For four decades, Gare Joyce has profiled hockey’s icons and obscurities, but he’s saved the strangest and funniest stories for Portrait of a Hockey Scribe.
A memoir tracking a child’s worship of sportswriters, Portrait of a Hockey Scribe is a cautionary tale about getting exactly what you want — for Joyce, a seat in Maple Leaf Gardens’ press box.
Joyce spares himself no embarrassment in cataloging his persistently humbling beginnings — from washing out in journalism school to working a dead-end job at a tabloid. After quitting the business and working as the Shamrock Tavern’s doorman, Joyce gets back in the game writing on spec for a sports monthly. The apprenticeship was rife with blunders, but it also landed him lunch with King Clancy and Wendel Clark at the Gardens and a private audience in the executive office of the new NHL commissioner Gary Bettman. In a few short years, The Globe and Mail hired Joyce as its hockey columnist even though he had only ever seen a half dozen live NHL games.

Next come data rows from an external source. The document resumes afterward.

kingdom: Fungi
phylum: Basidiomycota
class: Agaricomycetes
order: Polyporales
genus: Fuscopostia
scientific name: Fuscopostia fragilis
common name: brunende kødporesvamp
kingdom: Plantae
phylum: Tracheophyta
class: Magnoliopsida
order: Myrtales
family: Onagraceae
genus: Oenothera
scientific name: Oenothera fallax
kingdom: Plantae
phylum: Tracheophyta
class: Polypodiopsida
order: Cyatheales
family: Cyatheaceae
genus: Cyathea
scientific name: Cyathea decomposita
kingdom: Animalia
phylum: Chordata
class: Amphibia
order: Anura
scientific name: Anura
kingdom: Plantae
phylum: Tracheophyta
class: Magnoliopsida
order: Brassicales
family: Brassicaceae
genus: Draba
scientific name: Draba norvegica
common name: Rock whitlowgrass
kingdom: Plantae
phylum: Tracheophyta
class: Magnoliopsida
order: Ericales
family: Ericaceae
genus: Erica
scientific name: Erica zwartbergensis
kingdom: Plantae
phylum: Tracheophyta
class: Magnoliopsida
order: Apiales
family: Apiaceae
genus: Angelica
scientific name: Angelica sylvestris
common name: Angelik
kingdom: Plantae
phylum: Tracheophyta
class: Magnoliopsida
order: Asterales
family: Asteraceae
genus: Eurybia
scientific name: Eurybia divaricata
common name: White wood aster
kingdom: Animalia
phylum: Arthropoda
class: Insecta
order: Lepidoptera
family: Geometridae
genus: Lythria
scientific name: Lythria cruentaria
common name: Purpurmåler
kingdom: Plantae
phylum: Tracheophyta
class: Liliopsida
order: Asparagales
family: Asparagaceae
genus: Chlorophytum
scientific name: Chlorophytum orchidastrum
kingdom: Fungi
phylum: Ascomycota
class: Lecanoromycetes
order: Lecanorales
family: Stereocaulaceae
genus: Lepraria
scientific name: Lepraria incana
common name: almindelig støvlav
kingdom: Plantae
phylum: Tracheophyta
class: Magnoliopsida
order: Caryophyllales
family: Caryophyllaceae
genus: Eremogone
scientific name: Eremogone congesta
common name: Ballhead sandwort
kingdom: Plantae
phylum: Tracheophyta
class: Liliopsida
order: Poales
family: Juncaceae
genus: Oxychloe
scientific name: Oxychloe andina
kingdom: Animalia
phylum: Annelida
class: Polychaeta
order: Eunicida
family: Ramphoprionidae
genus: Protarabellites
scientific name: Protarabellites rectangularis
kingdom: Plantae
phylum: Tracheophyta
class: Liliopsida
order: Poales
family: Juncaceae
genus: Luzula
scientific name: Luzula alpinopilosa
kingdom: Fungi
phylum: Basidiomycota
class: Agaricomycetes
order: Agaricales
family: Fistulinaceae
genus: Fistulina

This book takes readers behind the scenes: with Larry Murphy, when he was Leafs fans’ scapegoat, and Pat Burns, when his firing loomed, to the last games at the Boston Garden and the Forum. These, however, are all a prelude for the final puck drop at the Gardens, when memories flood back and, with them, regrets about the price a scribe pays for a free seat on press row.